=== TO-DO ITEM ===
Would you set down the data that follows, word for word, without any pictures?

=== PROVIDED MATERIAL ===
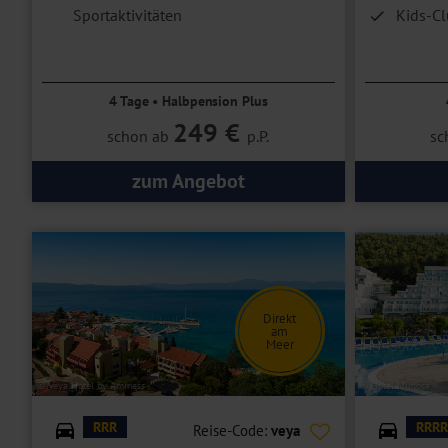
Sportaktivitäten
Kids-C
4 Tage • Halbpension Plus
249 €
schon ab
p.P.
sc
zum Angebot
Direkt
am
Meer
© Veya Hotel by Aminess
© Hotel Mimosa
RRR
RRRR
Reise-Code:
veya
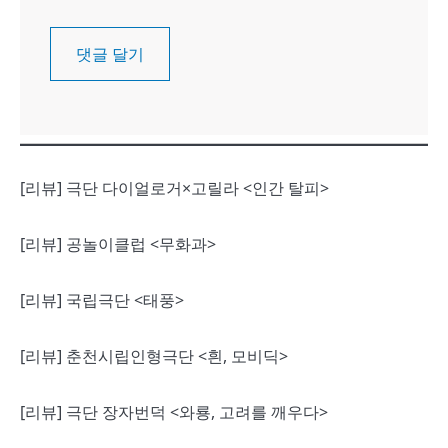
[리뷰] 극단 다이얼로거×고릴라 <인간 탈피>
[리뷰] 공놀이클럽 <무화과>
[리뷰] 국립극단 <태풍>
[리뷰] 춘천시립인형극단 <흰, 모비딕>
[리뷰] 극단 장자번덕 <와룡, 고려를 깨우다>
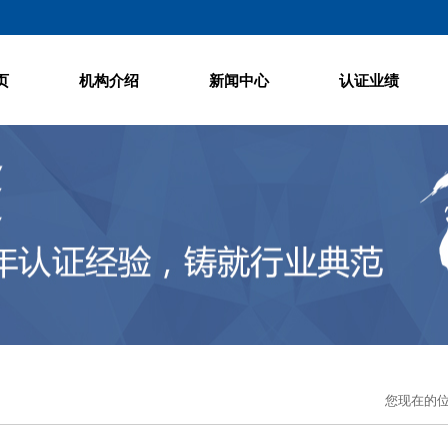
页
机构介绍
新闻中心
认证业绩
您现在的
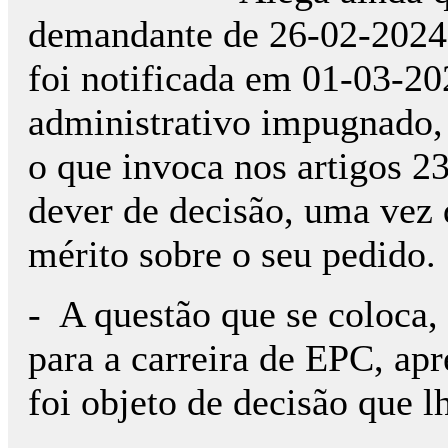
demandante de 26-02-2024, 
foi notificada em 01-03-202
administrativo impugnado,
o que invoca nos artigos 23
dever de decisão, uma vez 
mérito sobre o seu pedido.
- A questão que se coloca,
para a carreira de EPC, ap
foi objeto de decisão que l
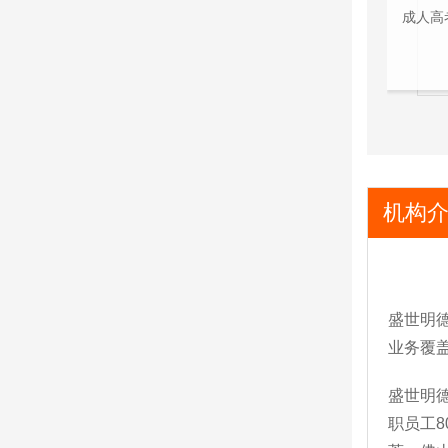
成人高考
机构
盛世明
业务覆
盛世明德
职员工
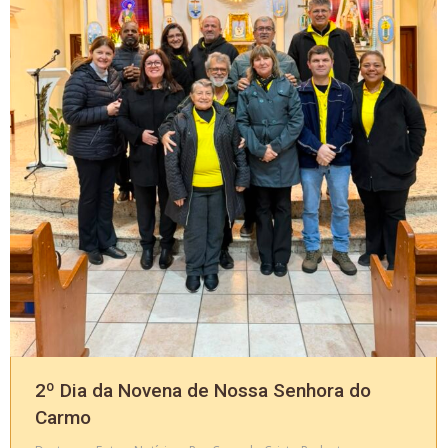
2º Dia da Novena de Nossa Senhora do
Carmo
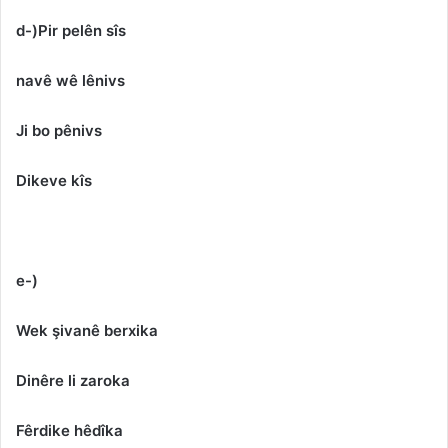
d-)Pir pelên sîs
navê wê lênivs
Ji bo pênivs
Dikeve kîs
e-)
Wek şivanê berxika
Dinêre li zaroka
Fêrdike hêdîka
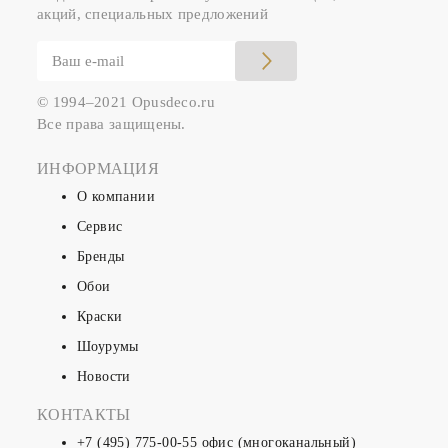
акций, специальных предложений
© 1994–2021 Opusdeco.ru
Все права защищены.
ИНФОРМАЦИЯ
О компании
Сервис
Бренды
Обои
Краски
Шоурумы
Новости
КОНТАКТЫ
+7 (495) 775-00-55
офис (многоканальный)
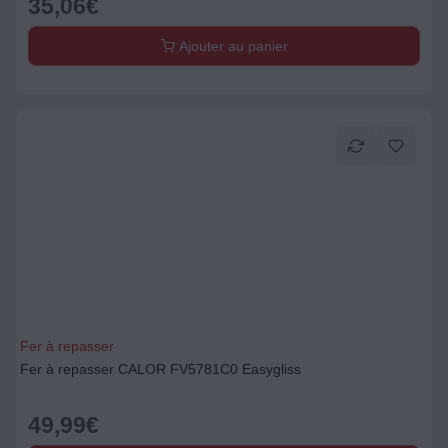
35,06
€
Ajouter au panier
Fer à repasser
Fer à repasser CALOR FV5781C0 Easygliss
49,99
€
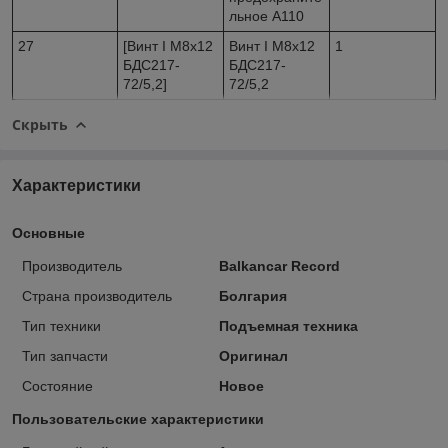
льное А110
27
[Винт I М8х12
Винт I М8х12
1
БДС217-
БДС217-
72/5,2]
72/5,2
Скрыть
Характеристики
Основные
Производитель
Balkancar Record
Страна производитель
Болгария
Тип техники
Подъемная техника
Тип запчасти
Оригинал
Состояние
Новое
Пользовательские характеристики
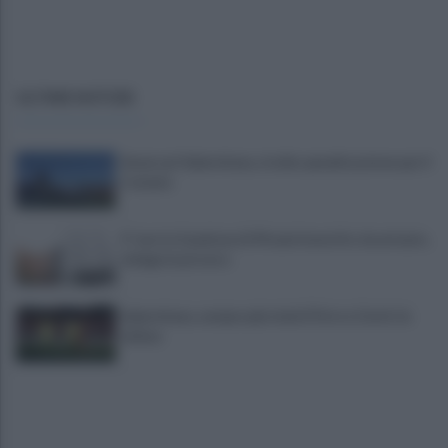
ULTIME NOTIZIE
Avversari Salernitana, rischio penalizzazione per il
Catania
E' morto il pedone di 94 anni investito da un'auto,
indaga la procura
Salernitana, sempre più vicini D’Ursi e Ciotti: le
ultime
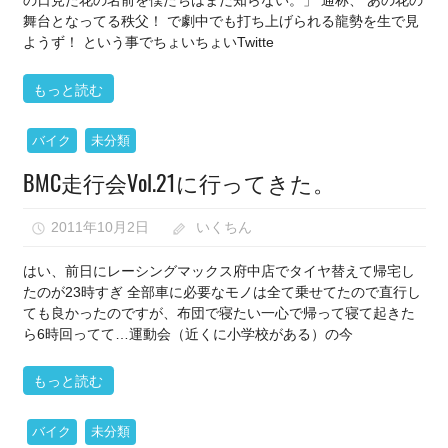
の日見た花の名前を僕たちはまだ知らない。」 通称、 あの花の
舞台となってる秩父！ で劇中でも打ち上げられる龍勢を生で見
ようず！ という事でちょいちょいTwitte
もっと読む
バイク
未分類
BMC走行会Vol.21に行ってきた。
2011年10月2日
いくちん
はい、前日にレーシングマックス府中店でタイヤ替えて帰宅し
たのが23時すぎ 全部車に必要なモノは全て乗せてたので直行し
ても良かったのですが、布団で寝たい一心で帰って寝て起きた
ら6時回ってて…運動会（近くに小学校がある）の今
もっと読む
バイク
未分類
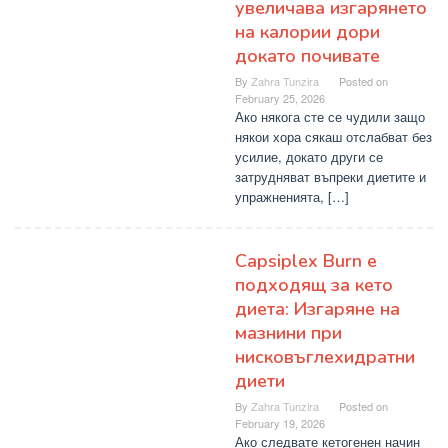
увеличава изгарянето
на калории дори
докато почивате
By
Zahra Tunzira
Posted on
February 25, 2026
Ако някога сте се чудили защо
някои хора сякаш отслабват без
усилие, докато други се
затрудняват въпреки диетите и
упражненията, […]
Capsiplex Burn е
подходящ за кето
диета: Изгаряне на
мазнини при
нисковъглехидратни
диети
By
Zahra Tunzira
Posted on
February 19, 2026
Ако следвате кетогенен начин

=== ANSWER AREA ===
Sportaktivitäten
Kids-C
4 Tage • Halbpension Plus
249 €
schon ab
p.P.
sc
zum Angebot
Direkt
am
Meer
© Veya Hotel by Aminess
© Hotel Mimosa
RRR
RRRR
Reise-Code:
veya
[리뷰] 극단 다이얼로거×고릴라 <인간 탈피>
[리뷰] 공놀이클럽 <무화과>
[리뷰] 국립극단 <태풍>
[리뷰] 춘천시립인형극단 <흰, 모비딕>
[리뷰] 극단 장자번덕 <와룡, 고려를 깨우다>
页
机构介绍
新闻中心
认证业绩
您现在的
demandante de 26-02-2024, 
foi notificada em 01-03-202
administrativo impugnado,
o que invoca nos artigos 23
dever de decisão, uma vez 
mérito sobre o seu pedido.
- A questão que se coloca,
para a carreira de EPC, ap
foi objeto de decisão que l
成人高考
机构
盛世明
业务覆
盛世明德
职员工
2º Dia da Novena de Nossa Senhora do
Carmo
d-)Pir pelên sîs
navê wê lênivs
Ji bo pênivs
Dikeve kîs
e-)
Wek şivanê berxika
Dinêre li zaroka
Fêrdike hêdîka
акций, специальных предложений
© 1994–2021 Opusdeco.ru
Все права защищены.
ИНФОРМАЦИЯ
О компании
Сервис
Бренды
Обои
Краски
Шоурумы
Новости
КОНТАКТЫ
+7 (495) 775-00-55
офис (многоканальный)
35,06
€
Ajouter au panier
Fer à repasser
Fer à repasser CALOR FV5781C0 Easygliss
49,99
€
льное А110
27
[Винт I М8х12
Винт I М8х12
1
БДС217-
БДС217-
72/5,2]
72/5,2
Скрыть
Характеристики
Основные
Производитель
Balkancar Record
Страна производитель
Болгария
Тип техники
Подъемная техника
Тип запчасти
Оригинал
Состояние
Новое
Пользовательские характеристики
ULTIME NOTIZIE
Avversari Salernitana, rischio penalizzazione per il
Catania
E' morto il pedone di 94 anni investito da un'auto,
indaga la procura
Salernitana, sempre più vicini D’Ursi e Ciotti: le
ultime
の日見た花の名前を僕たちはまだ知らない。」 通称、 あの花の
舞台となってる秩父！ で劇中でも打ち上げられる龍勢を生で見
ようず！ という事でちょいちょいTwitte
もっと読む
バイク
未分類
BMC走行会Vol.21に行ってきた。
2011年10月2日
いくちん
はい、前日にレーシングマックス府中店でタイヤ替えて帰宅し
たのが23時すぎ 全部車に必要なモノは全て乗せてたので直行し
ても良かったのですが、布団で寝たい一心で帰って寝て起きた
ら6時回ってて…運動会（近くに小学校がある）の今
もっと読む
バイク
未分類
увеличава изгарянето
на калории дори
докато почивате
By
Zahra Tunzira
Posted on
February 25, 2026
Ако някога сте се чудили защо
някои хора сякаш отслабват без
усилие, докато други се
затрудняват въпреки диетите и
упражненията, […]
Capsiplex Burn е
подходящ за кето
диета: Изгаряне на
мазнини при
нисковъглехидратни
диети
By
Zahra Tunzira
Posted on
February 19, 2026
Ако следвате кетогенен начин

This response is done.